That Time of Year Again…

Production of Autumn Smolt – From Tradition to Modern Technology

Traditionally, autumn smolt production has been a "zero-year" process, meaning a more intensive production cycle with a shorter time for the fish in the facility and smaller margins to ensure proper smoltification. In today’s smolt production, which oftenrelies on recirculating aquaculture systems (RAS), the distinctions between production seasons have become less pronounced, making the differences between zero-year and one-year production much smaller.

Differences Between Autumn and Spring Smolt in Various Facility Types

In flow-through facilities, autumn fish have often been considered easier to smoltify than spring fish. This is because autumn fish are typically smaller, making them easier to manage with light, temperature, and salinity. Additionally, there are fewer problems with hemorrhagic smolt syndrome (HSS) due to the shorter production period—a known factor that can affect smoltification.

SmoltVision – A Precise Tool for Smolt Status

Many factors can affect the smoltification process, so it’s important to use good tools that provide precise answers about the smolt status of the fish. SmoltVision analyzes both freshwater ATPase and seawater ATPase, giving a thorough picture of how the smoltification process is progressing, both at the individual and group level. In addition, cofactors can provide extra information about underlying factors that might irritate or negatively affect the gills, such as gill-related agents or water quality.

Example 1: Smoltification in RAS Facilities

Figure 1: The graph shows the percentage distribution of freshwater ATPase (blue), seawater ATPase (yellow), and cofactor (red) for each individual in the sample. The results show that the group as a whole has a high level of seawater ATPase at the start of the sample series, and that it consolidates at a consistently high expression of seawater ATPase at the last sampling.

This example in Figure 1 shows a typical smoltification process for autumn fish in RAS facilities. The fish group has an average weight of 200 g at release. The fish have been exposed to continuous 24:0 light at 12.5°C, with a steady salinity of 3 ppt. The fish have also received smoltification feed during the last month before release. SmoltVision results show that the group is already well underway with smoltification at the first sampling, with several individuals seawater-ready, though with some variation in the group. The second sample was taken when smoltification feed was introduced, and the amount of seawater ATPase increased steadily in the group, with reduced variation in seawater tolerance. The last sample shows consistently high seawater ATPase expression in all individuals, indicating the group is now seawater-ready and prepared for release.

Challenges with Autumn Smolt in Flow-Through Facilities

Autumn smolt can be challenging for flow-through facilities, especially during periods of drought and warm weather, which reduce water availability. This can lead to high water temperatures, which in turn affect the fish’s appetite and the smoltification process. Combined with high biomass, there is also a risk of elevated CO₂ levels in the tanks, which can inhibit the expression of seawater ATPase and thus affect smoltification.

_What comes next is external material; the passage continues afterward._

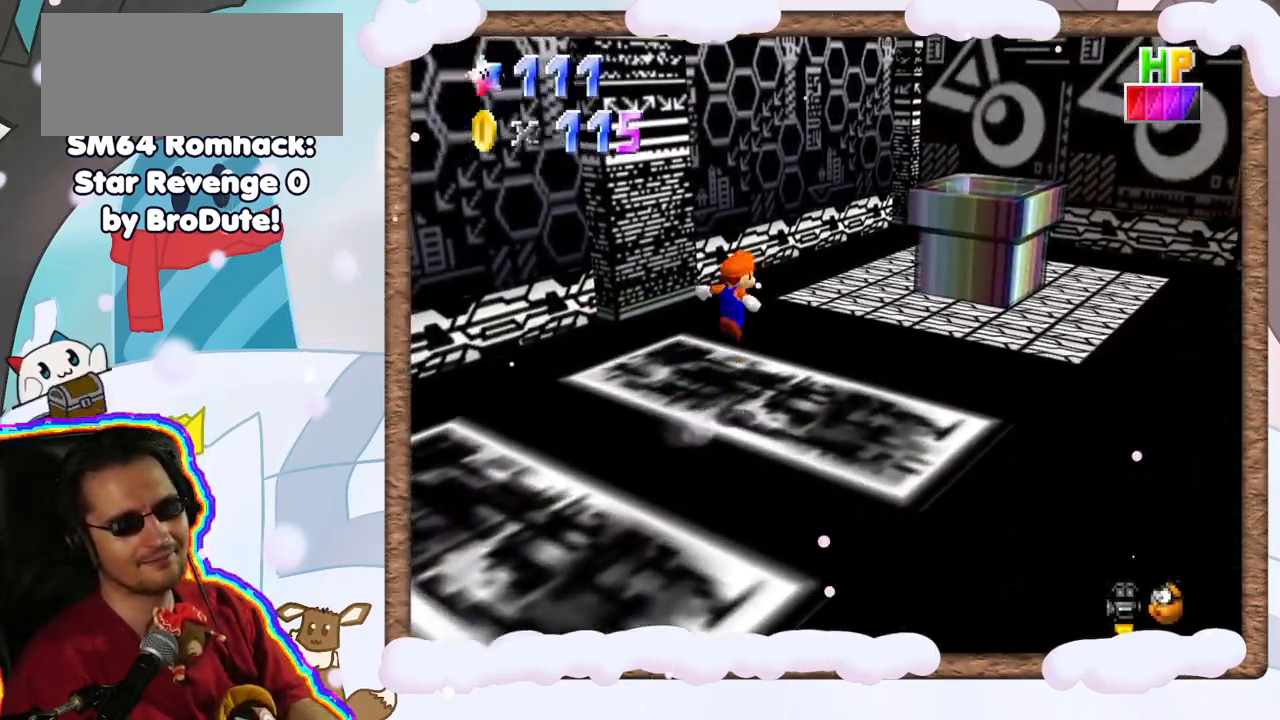
{"dt_ms": 500, "buttons": [], "left_stick": "up-right", "events": [[17, "A", "up"]]}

Example 2: Temperature Stress in Western Norway Facilities

Figure 2: The graph shows a clearly dominant expression of freshwater (blue) ATPase at the first sampling, which increases further at the second sampling. This is the opposite of what one expects when the fish have started smoltification, but can occur when the process is disturbed, e.g., by high temperature, high CO₂, or disease.

In the example from Figure 2, we see a flow-through facility in Western Norway struggling with high temperatures up to 18°C towards the end of the smoltification period, leading to a challenging smoltification process. The facility has outdoor tanks and uses natural light. During the sampling period, temperatures ranged from 15.7°C to 17.5°C. The fish received salt feed to synchronize and group them in the smolt window, but the high temperature caused their appetite to drop, so the salt stimulus from the feed was not utilized. The fish had a smolt index of 4.0 and appeared morphologically ready for sea release. There was a clearly dominant expression of freshwater ATPase at the first sampling, which increased further as temperatures rose towards the last sampling.

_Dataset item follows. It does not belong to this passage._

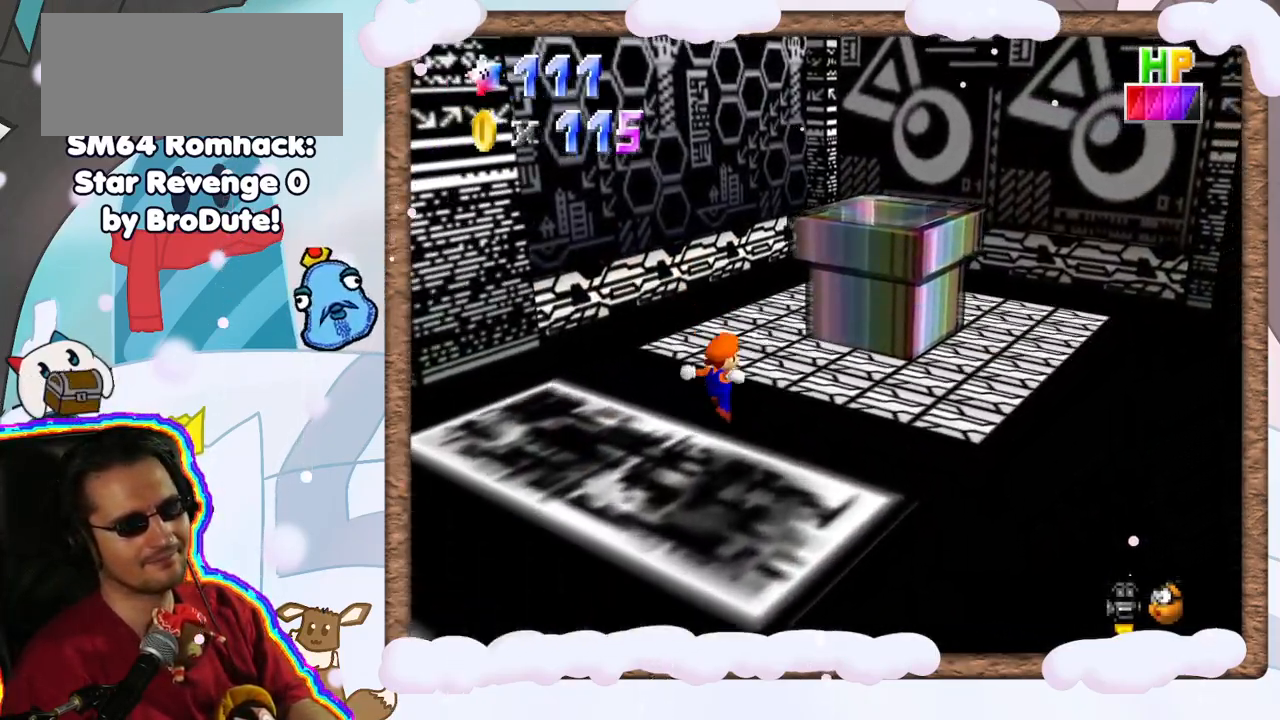
{"dt_ms": 500, "buttons": [], "left_stick": "down-left", "events": [[100, "A", "down"], [217, "left_stick", "center"], [267, "A", "up"], [483, "left_stick", "down-left"]]}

SmoltVision as a Decision-Making Tool

Today, SmoltVision is used both to document the smolt status of fish before release—so buyers or recipients can be confident the fish are seawater-ready and prepared for life at sea—and as a tool to improve and optimize the smoltification process in more challenging production scenarios, such as when introducing new technology or equipment. Small changes in production can affect the smoltification process, so it’s important to have thorough analyses, which, together with information about fish behavior, morphology, and other parameters, form a solid basis for deciding the best possible time for release into the sea.